Why it works: This algorithm works because each index in indices is unique and within bounds. The invariant is that for each i, result[indices[i]] contains s[i]. Since all indices are unique and we iterate exactly once, no characters overwrite each other, guaranteeing correctness.
Python Solution
from typing import List
class Solution:
def restoreString(self, s: str, indices: List[int]) -> str:
n = len(s)
result = [''] * n
for i in range(n):
result[indices[i]] = s[i]
return ''.join(result)
In this Python implementation, we first create a list result of the same length as s, initially filled with empty strings. We iterate through s using the index i and place each character in its target position using indices[i]. Finally, we convert the list back into a string using join and return it.
Go Solution
func restoreString(s string, indices []int) string {
n := len(s)
result := make([]byte, n)
for i := 0; i < n; i++ {
result[indices[i]] = s[i]
}
return string(result)
}
In Go, we allocate a byte slice result with the same length as s. We iterate through s and assign each byte to the correct index from indices. Finally, we convert the byte slice back to a string and return it. Go requires handling the string as a byte slice because strings are immutable, similar to Python.
Worked Examples
Example 1:
s = "codeleet", indices = [4,5,6,7,0,2,1,3]
| i | s[i] | indices[i] | result state |
|---|---|---|---|
| 0 | c | 4 | ['', '', '', '', 'c', '', '', ''] |
| 1 | o | 5 | ['', '', '', '', 'c', 'o', '', ''] |
| 2 | d | 6 | ['', '', '', '', 'c', 'o', 'd', ''] |
| 3 | e | 7 | ['', '', '', '', 'c', 'o', 'd', 'e'] |
| 4 | l | 0 | ['l', '', '', '', 'c', 'o', 'd', 'e'] |
| 5 | e | 2 | ['l', '', 'e', '', 'c', 'o', 'd', 'e'] |
| 6 | e | 1 | ['l', 'e', 'e', '', 'c', 'o', 'd', 'e'] |
| 7 | t | 3 | ['l', 'e', 'e', 't', 'c', 'o', 'd', 'e'] |
Final string: "leetcode"
Example 2:
s = "abc", indices = [0,1,2]
Each character stays in place, so the result is "abc".
Complexity Analysis
| Measure | Complexity | Explanation |
|---|---|---|
| Time | O(n) | We iterate over the string exactly once and perform constant-time assignments |
| Space | O(n) | We allocate a new array/slice of the same length as the input string |
The complexity is efficient given the constraints, with a single linear pass and linear space usage.

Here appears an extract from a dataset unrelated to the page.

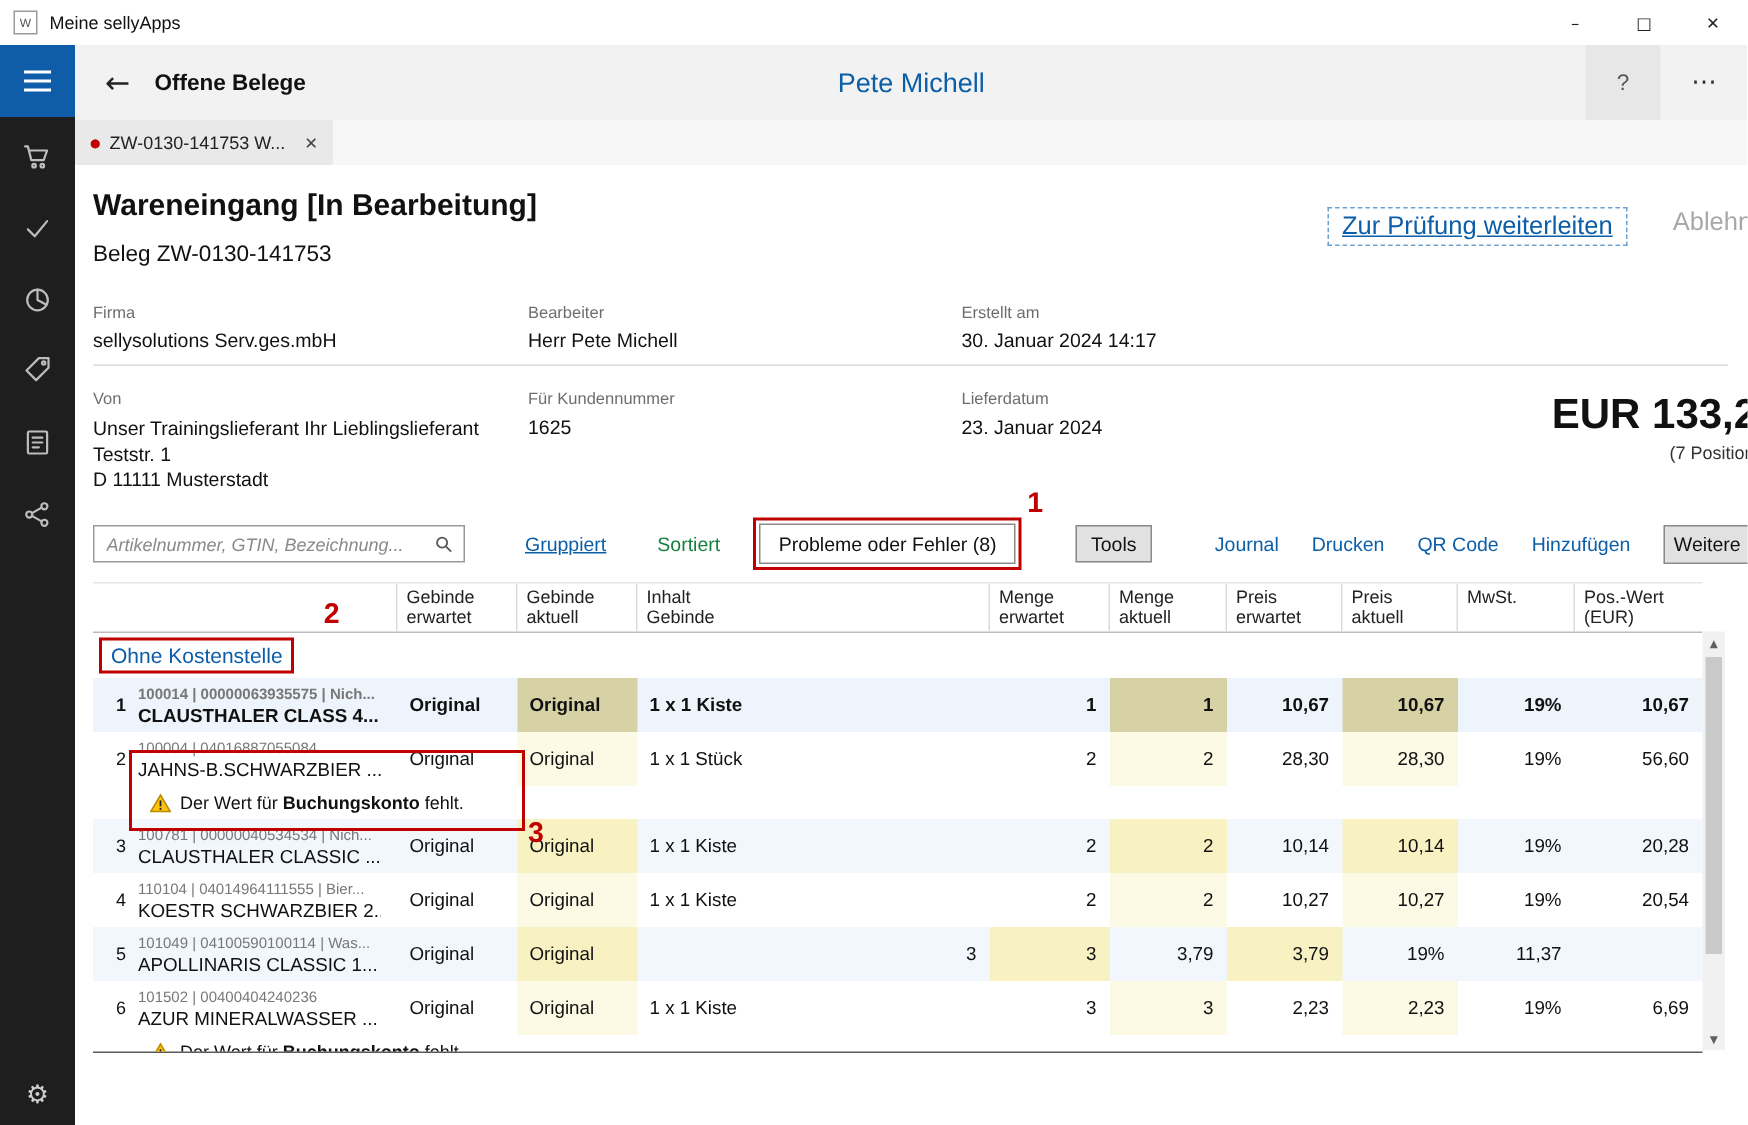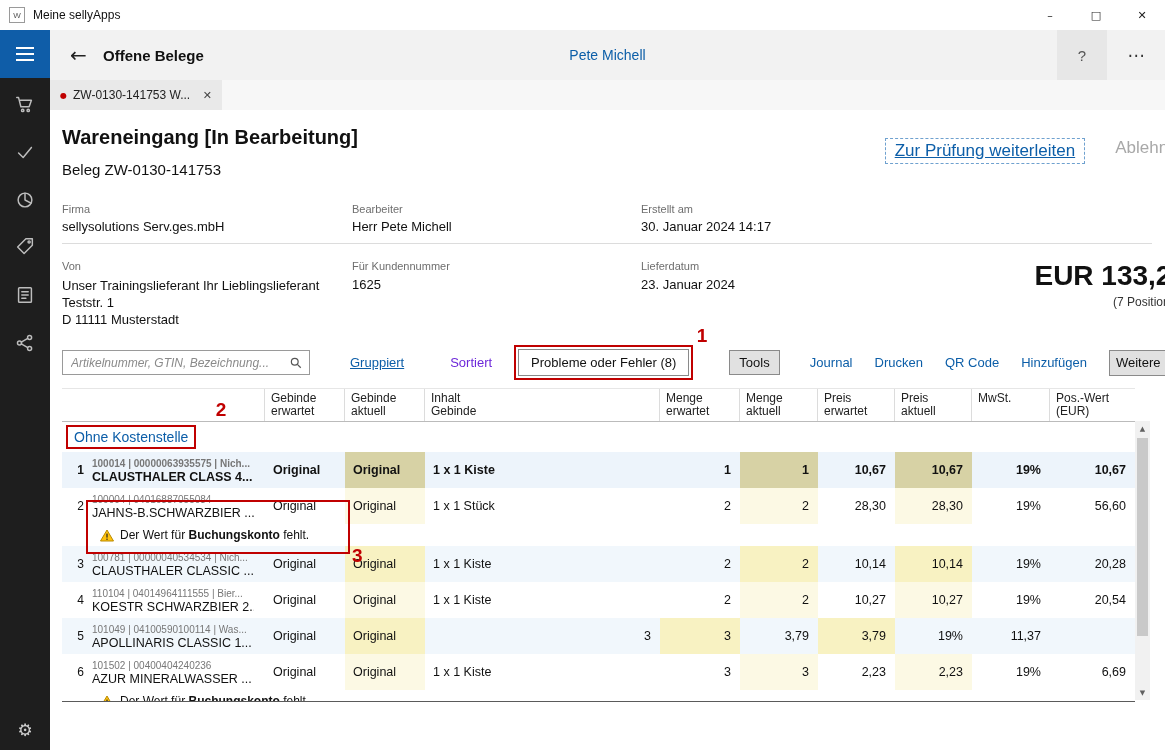"Pete Michell" .header-user { font-size: 14px -> 18px }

Since n <= 100, this is very fast in practice.
Test Cases
# Provided examples
assert Solution().restoreString("codeleet", [4,5,6,7,0,2,1,3]) == "leetcode" # example 1
assert Solution().restoreString("abc", [0,1,2]) == "abc" # example 2
# Boundary cases
assert Solution().restoreString("a", [0]) == "a" # single character
assert Solution().restoreString("ab", [1,0]) == "ba" # simple swap
assert Solution().restoreString("xyz", [2,0,1]) == "yzx" # arbitrary shuffle
# Stress case
s = ''.join(chr(97 + i) for i in range(26))
indices = list(range(25, -1, -1))
assert Solution().restoreString(s, indices) == s[::-1] # reverse the alphabet
| Test | Why |
|---|---|
| "codeleet" | Tests general shuffle and multiple moves |
| "abc" | Tests identity mapping (no change) |
| "a" | Smallest input, single character |
| "ab" | Tests swap of two elements |
| "xyz" | Tests arbitrary shuffle |
| Alphabet reverse | Tests maximum size for n with a reverse pattern |
Edge Cases
The first edge case is when the input string has length 1. In this situation, the algorithm must correctly handle a trivial mapping, ensuring the single character stays in its place. Since the indices array will also be [0], the algorithm naturally places it correctly without errors.

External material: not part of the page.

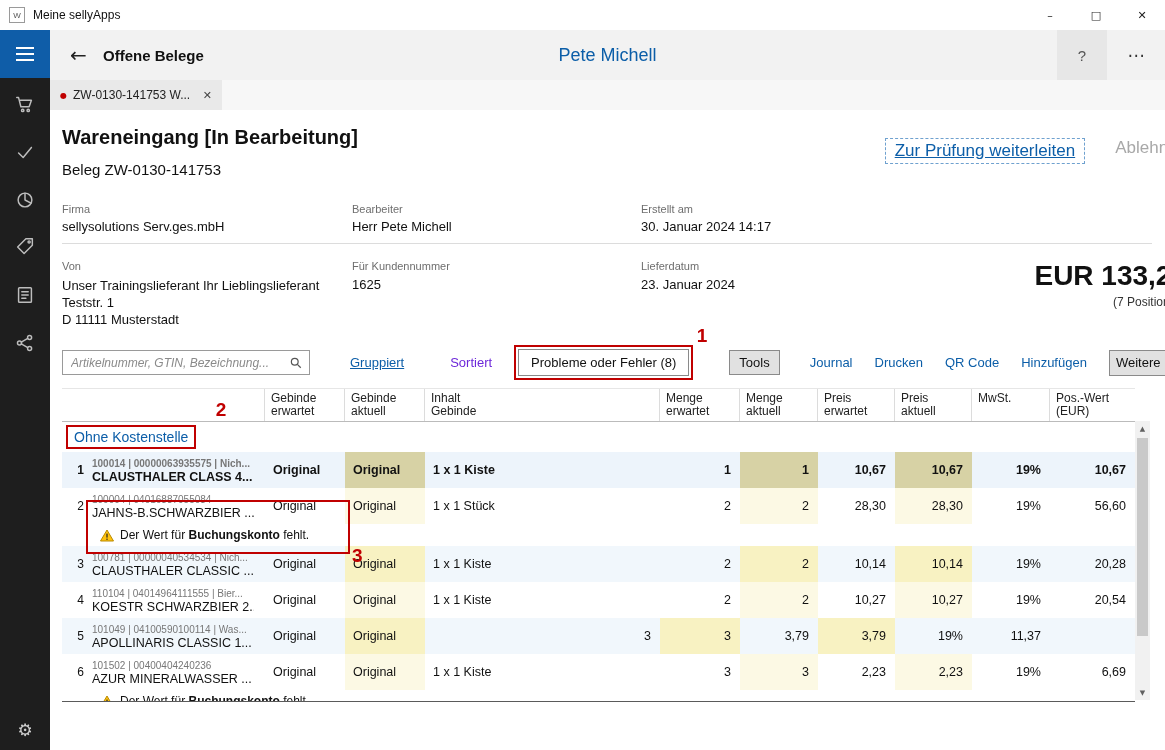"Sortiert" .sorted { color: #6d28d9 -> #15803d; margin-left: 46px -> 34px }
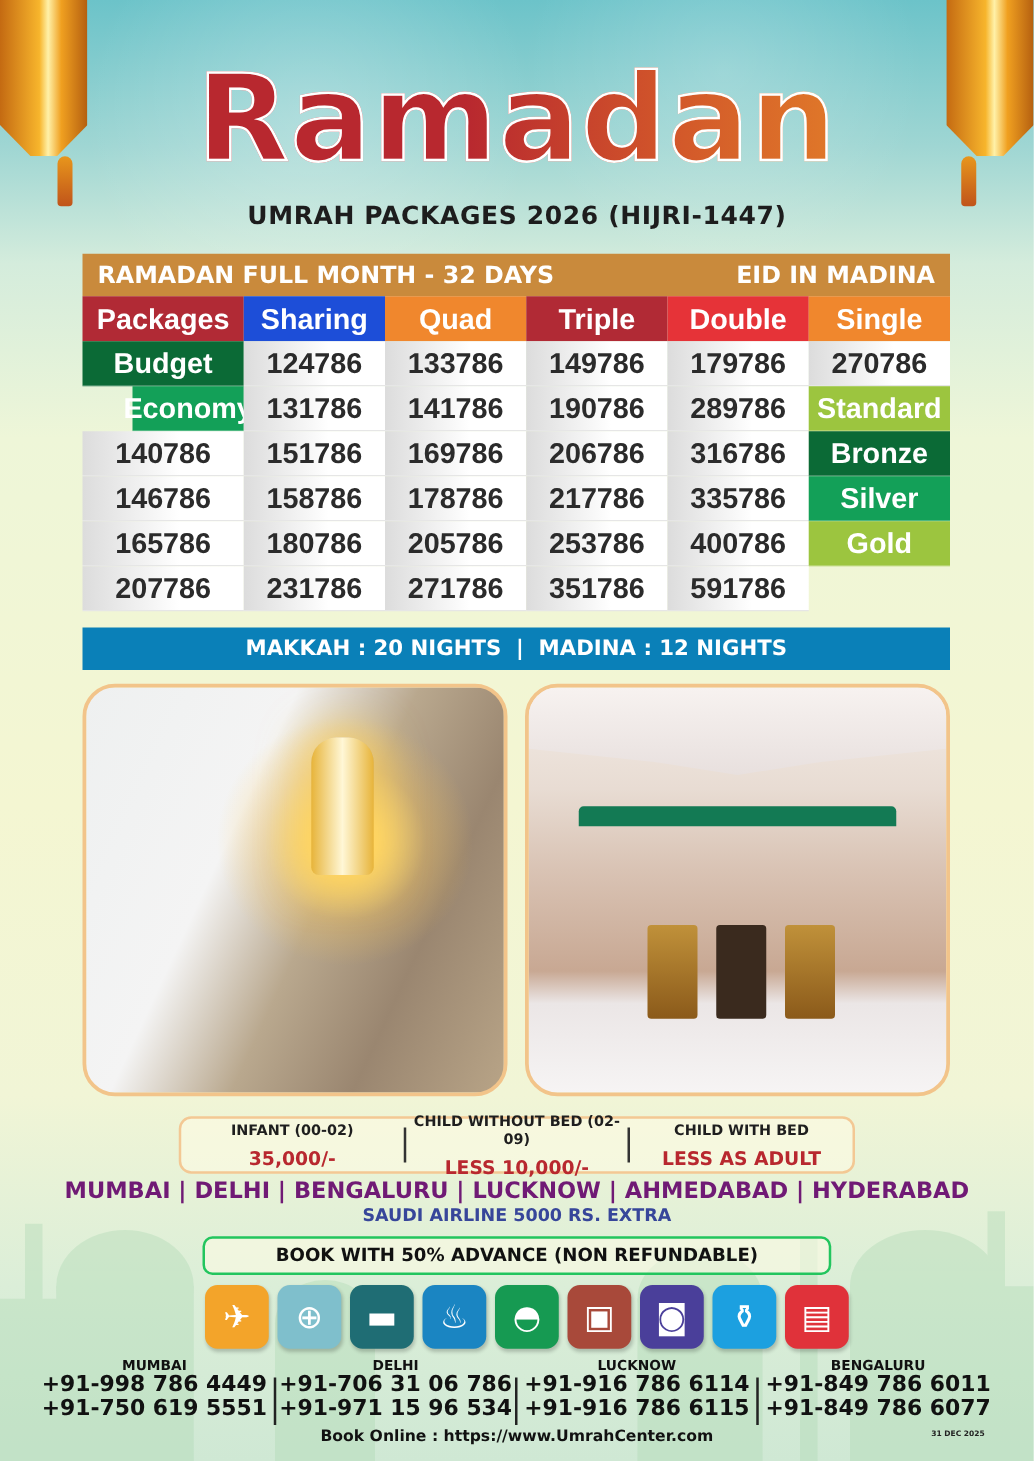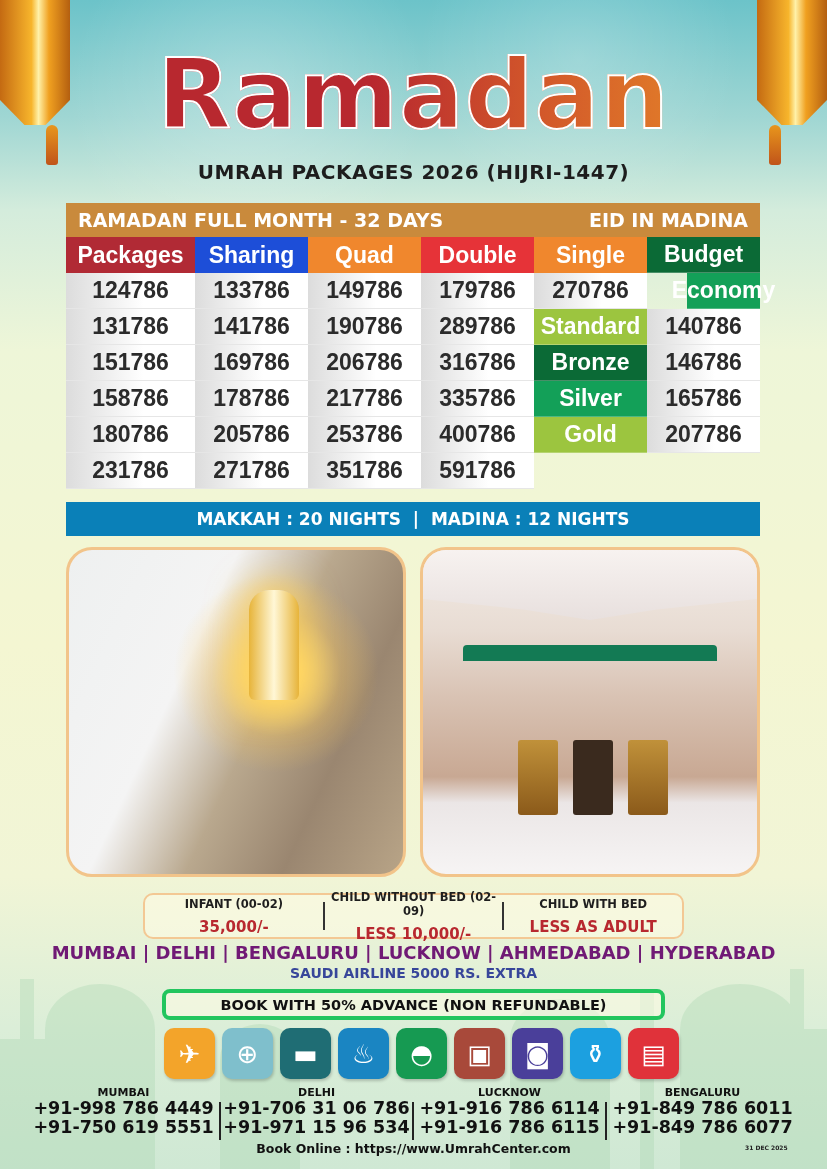"Triple" div.hcell { html: none -> <div>Triple</div> }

The second edge case involves the input string being already in order. If indices is [0, 1, 2, ..., n-1], the algorithm must leave the string unchanged. The implementation handles this gracefully because the direct assignment of each character to its existing position does not alter it.
The third edge case is a full reversal or complex shuffle, where each character moves to a new position, possibly including the first and last characters. The algorithm correctly handles this because it places each character in its designated position according to indices, and the uniqueness guarantee ensures no overwriting occurs.